• How to complete this task: Of the lines listed below, return exactly those that run from the line containing "text: (100, 522) -> (215, 397), moved" through the line containing "text: (207, 1404) -> (318, 1142), moved", both included.

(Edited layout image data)
####################

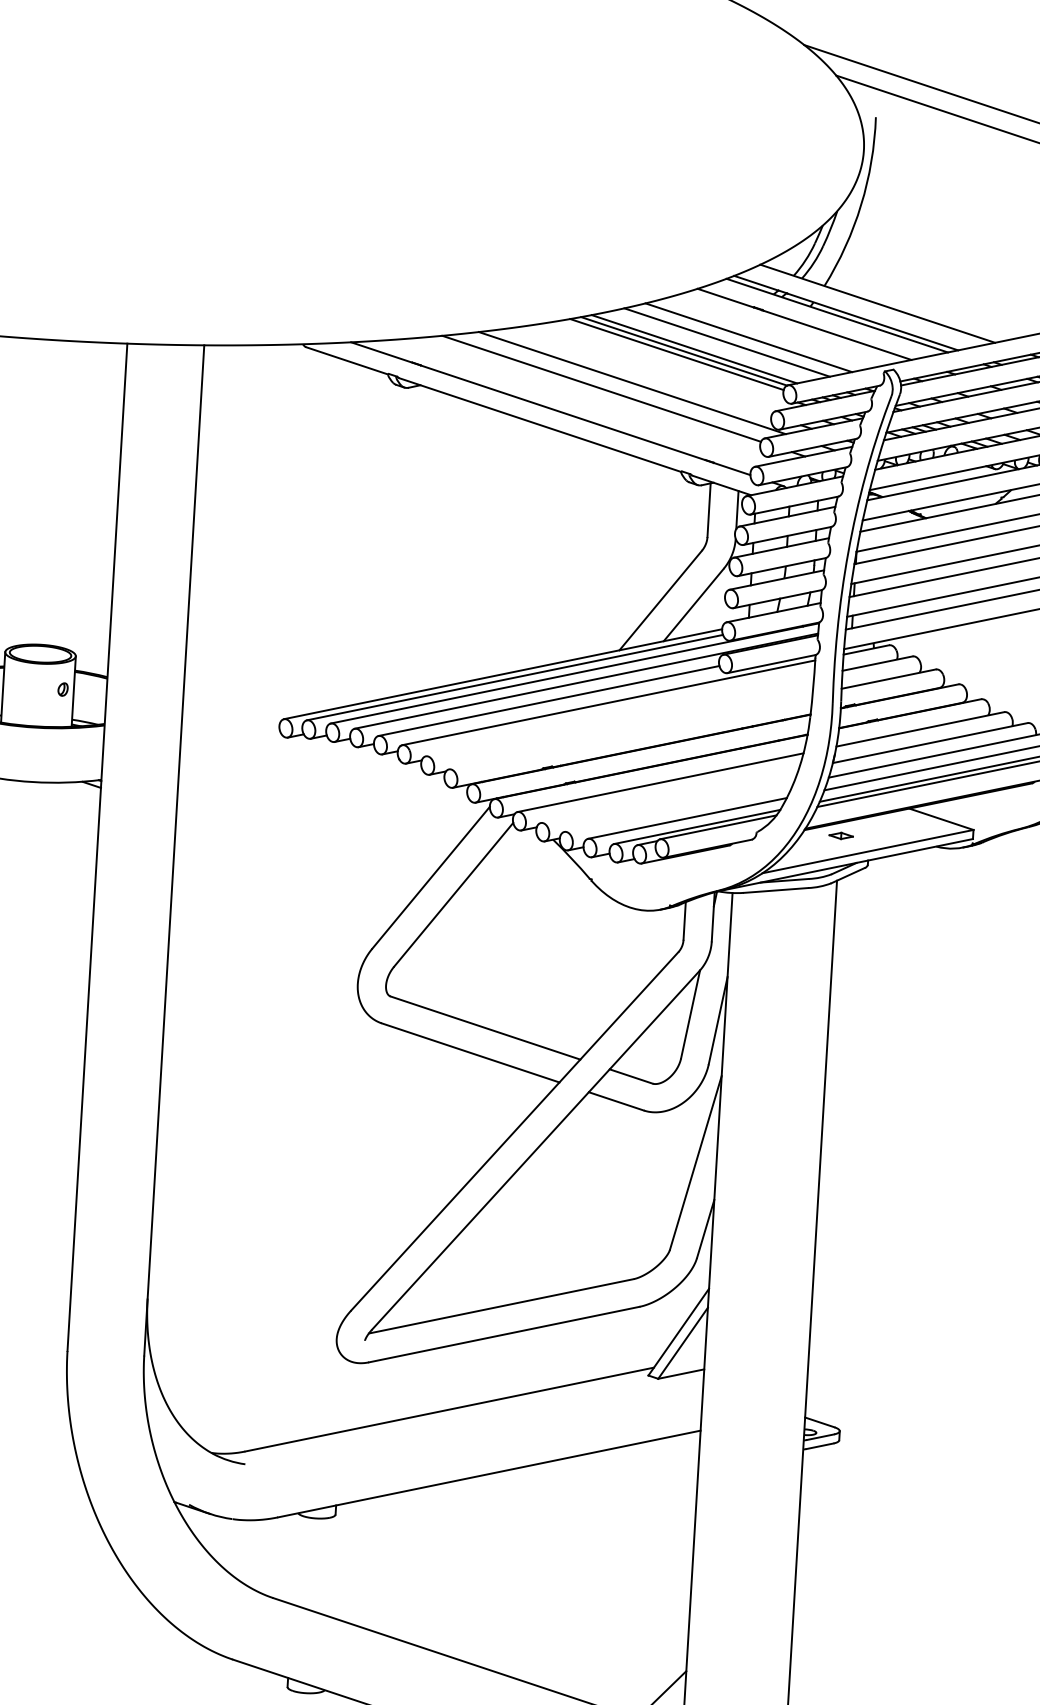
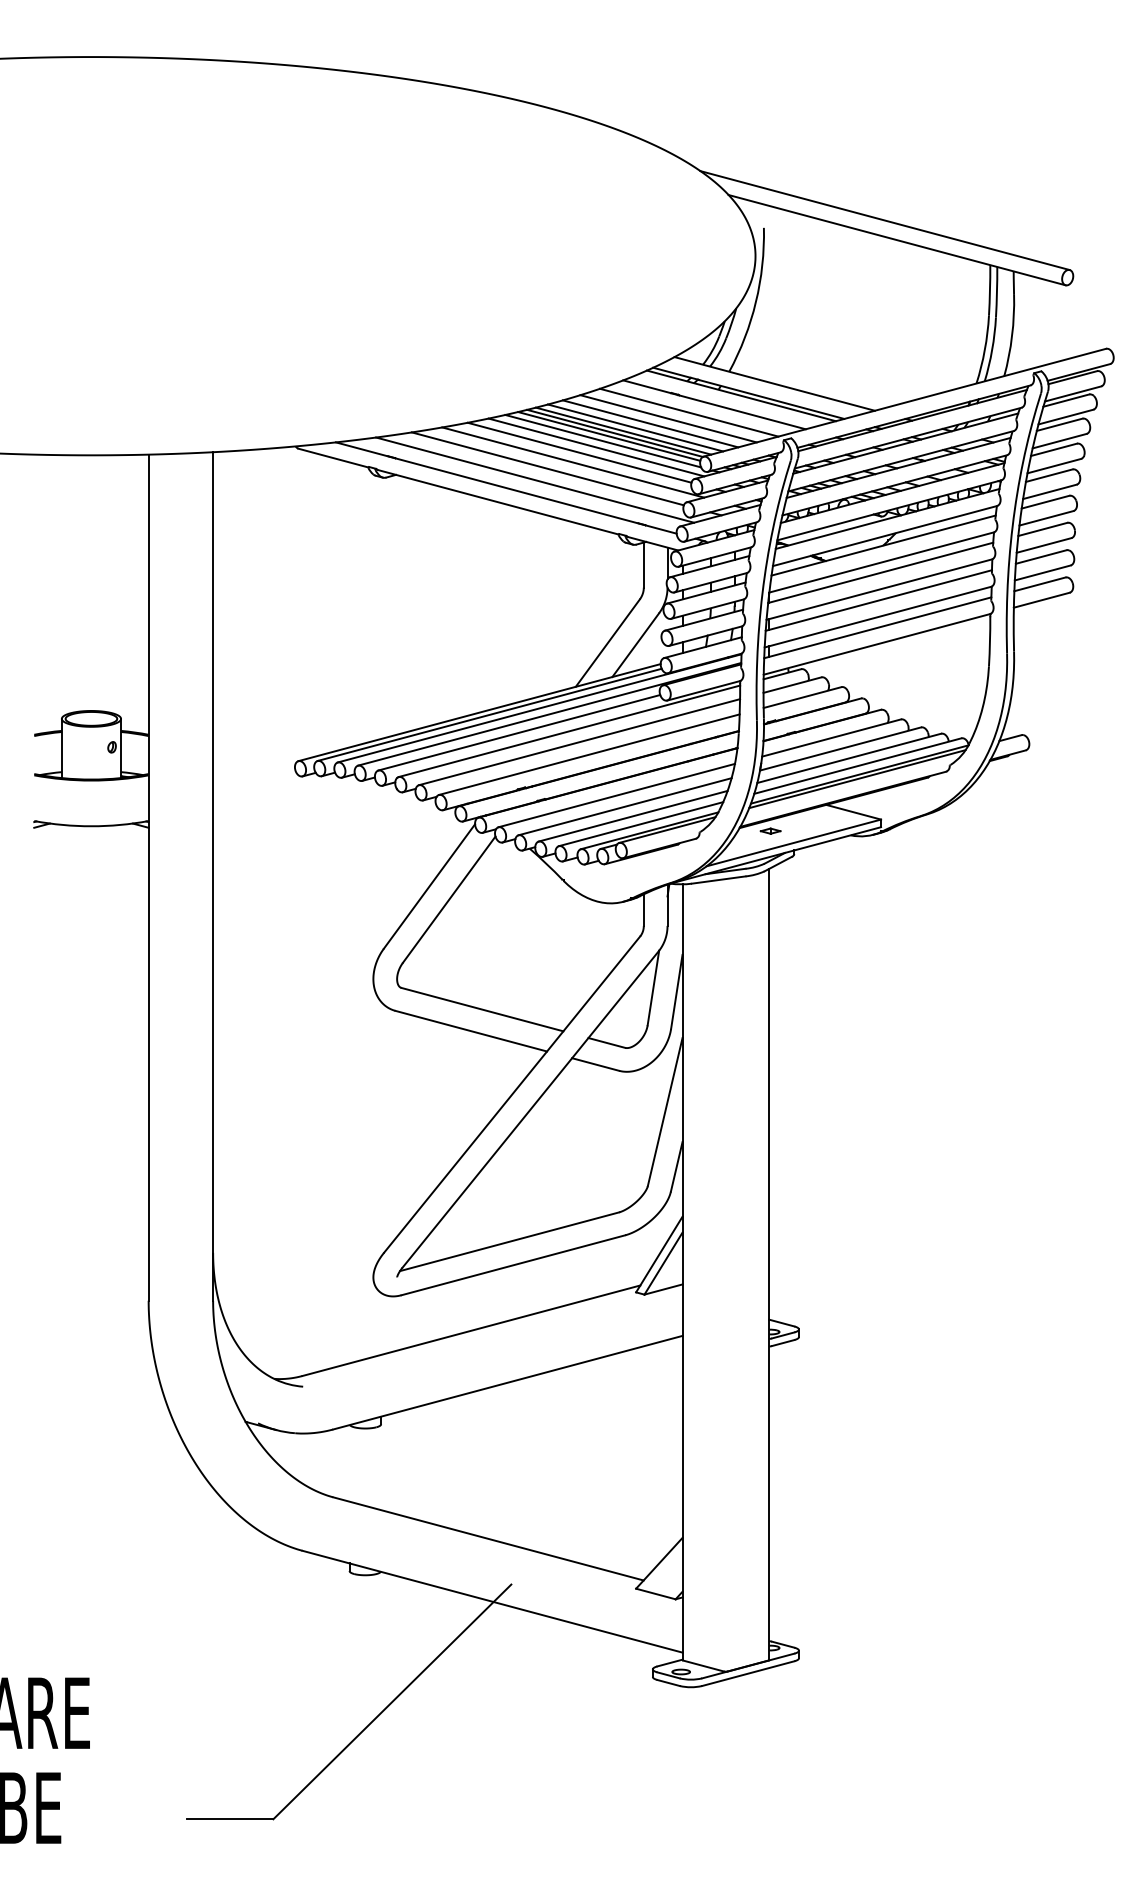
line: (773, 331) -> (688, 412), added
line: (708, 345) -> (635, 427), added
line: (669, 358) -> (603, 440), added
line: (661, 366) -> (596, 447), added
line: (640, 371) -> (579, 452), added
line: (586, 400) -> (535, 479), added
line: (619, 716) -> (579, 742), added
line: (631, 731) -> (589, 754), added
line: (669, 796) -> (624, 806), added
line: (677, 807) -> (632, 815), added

####################

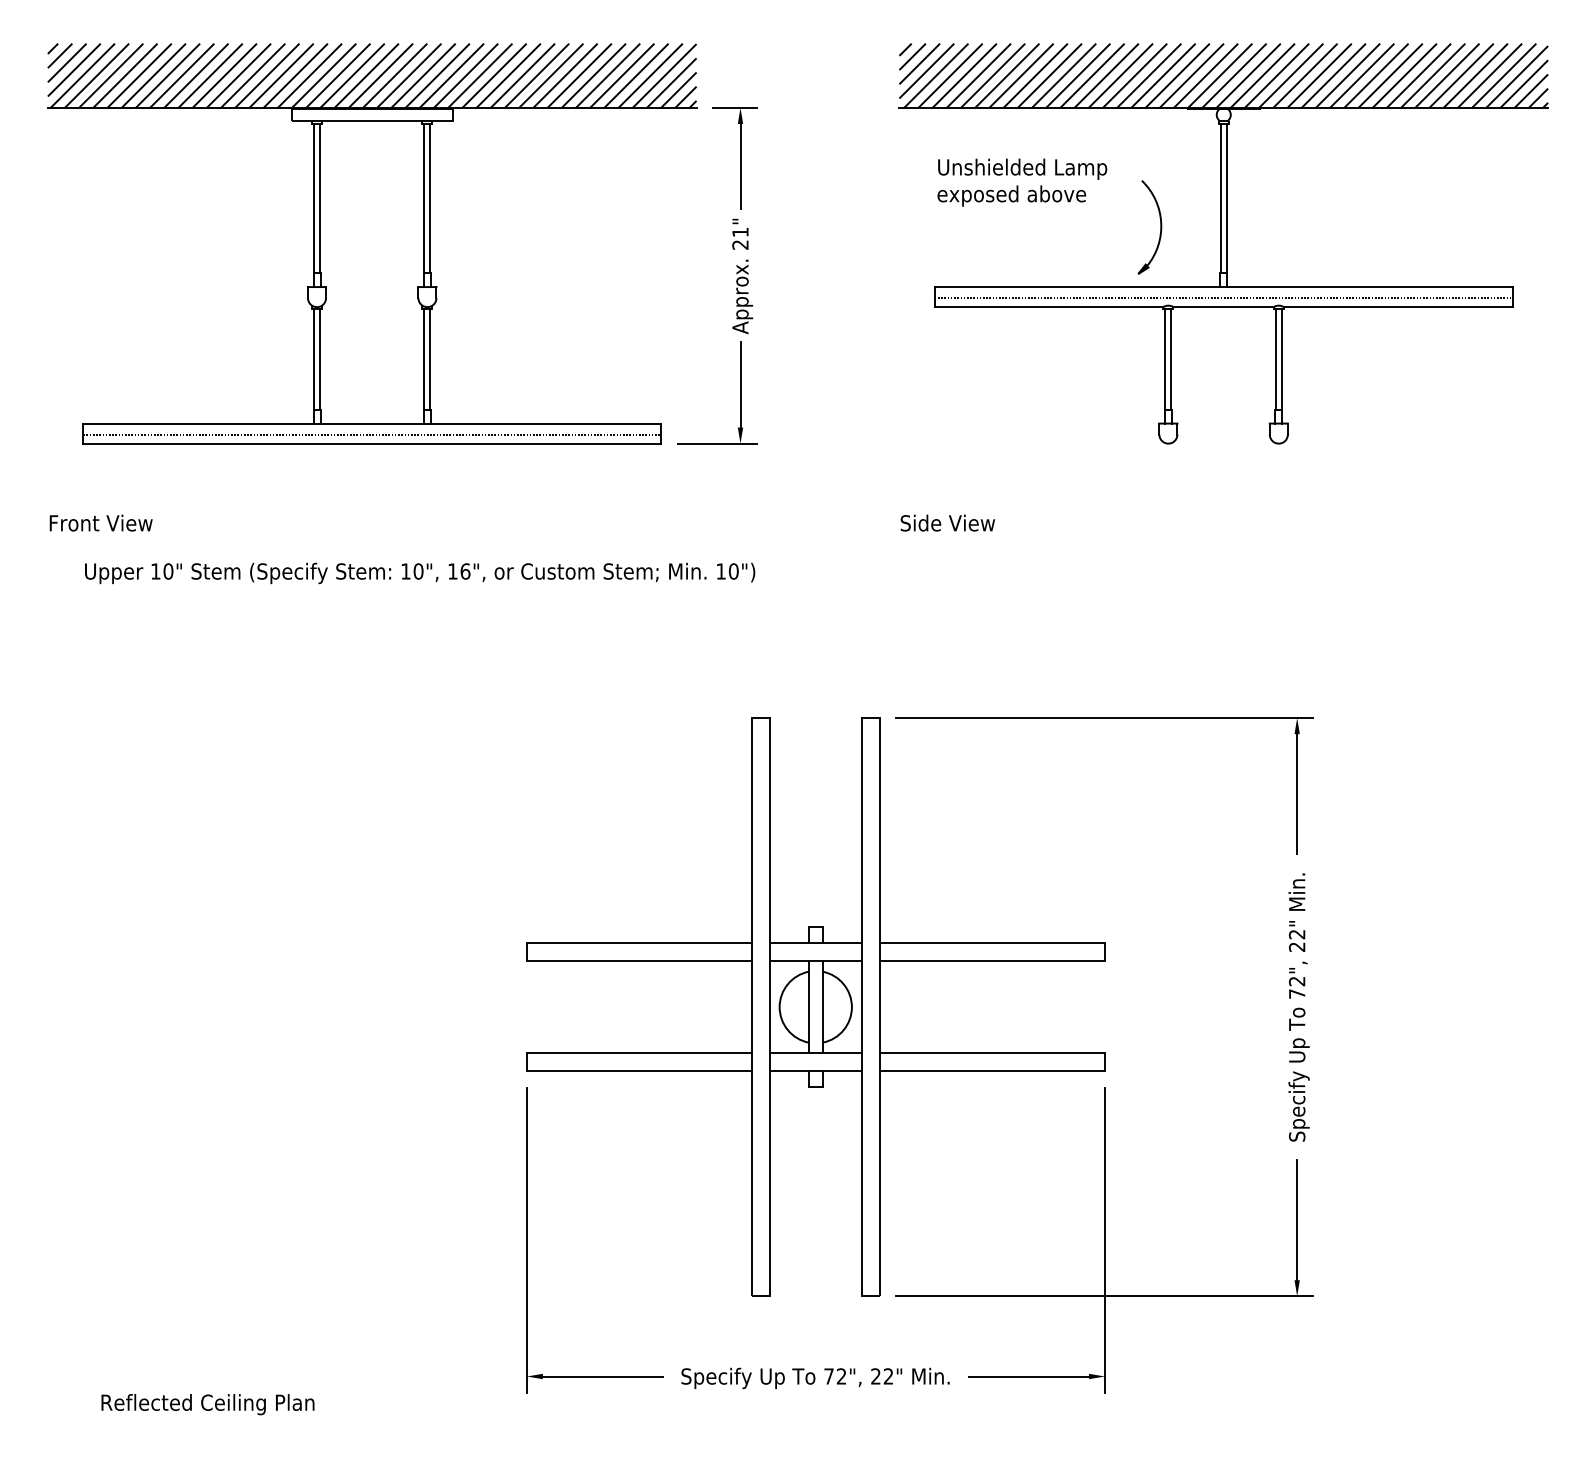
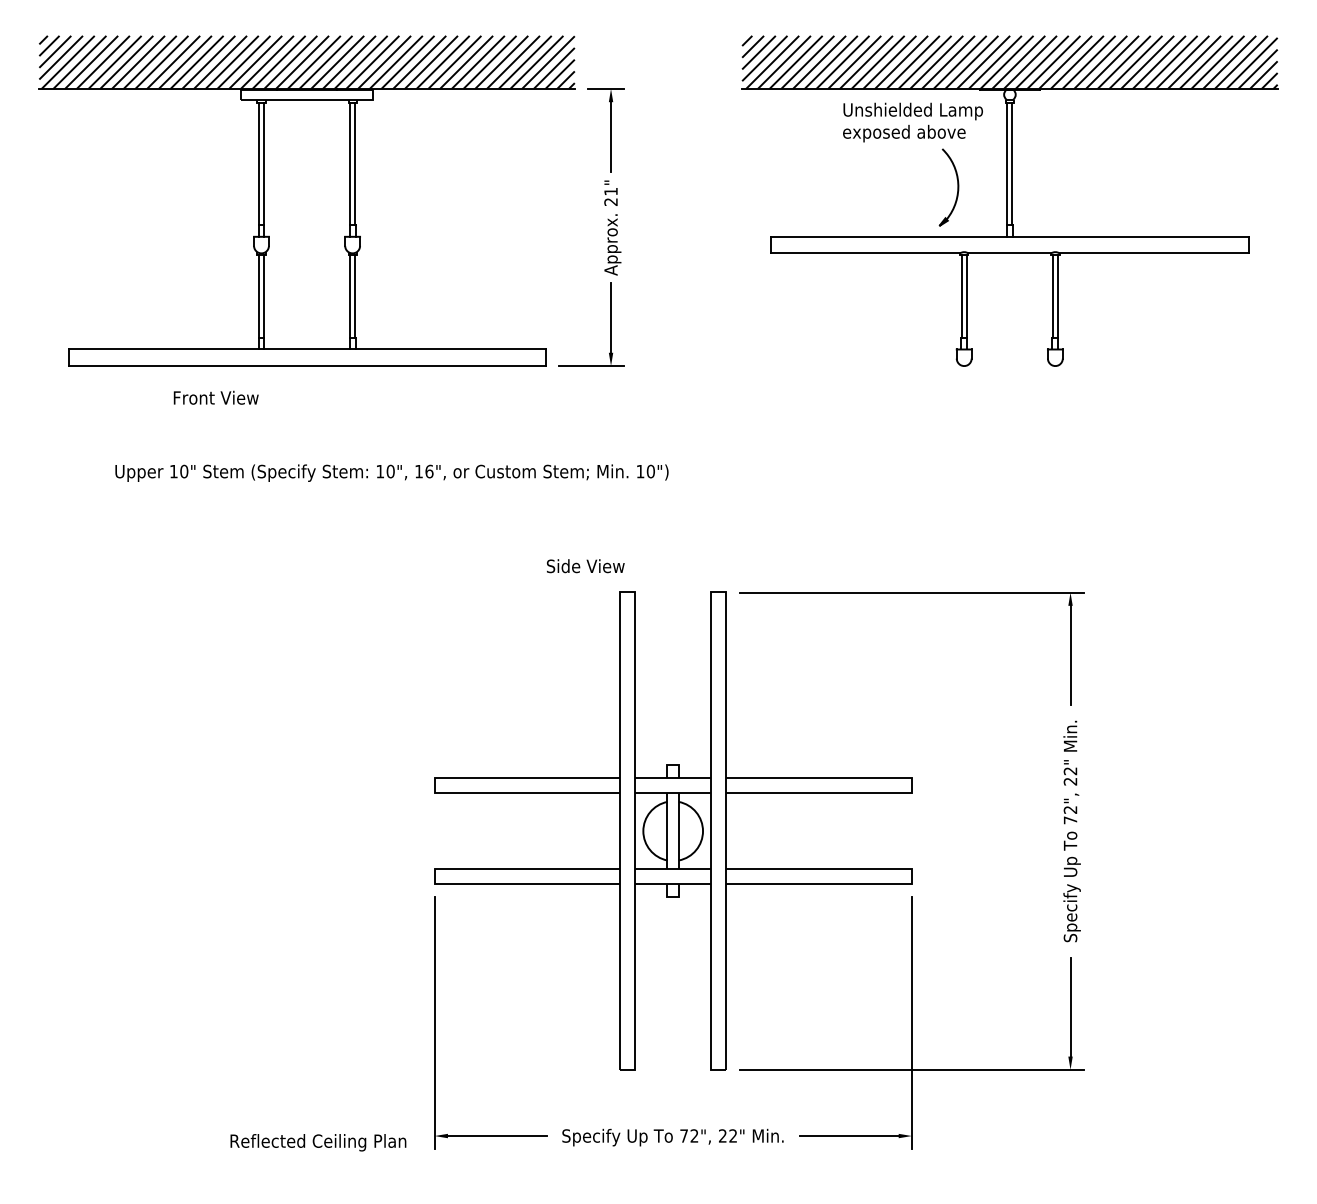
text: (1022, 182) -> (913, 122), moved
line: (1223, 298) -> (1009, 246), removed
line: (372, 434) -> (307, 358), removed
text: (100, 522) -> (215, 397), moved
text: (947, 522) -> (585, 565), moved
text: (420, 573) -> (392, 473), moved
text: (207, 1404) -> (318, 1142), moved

####################

• Task result:
text: (100, 522) -> (215, 397), moved
text: (947, 522) -> (585, 565), moved
text: (420, 573) -> (392, 473), moved
text: (207, 1404) -> (318, 1142), moved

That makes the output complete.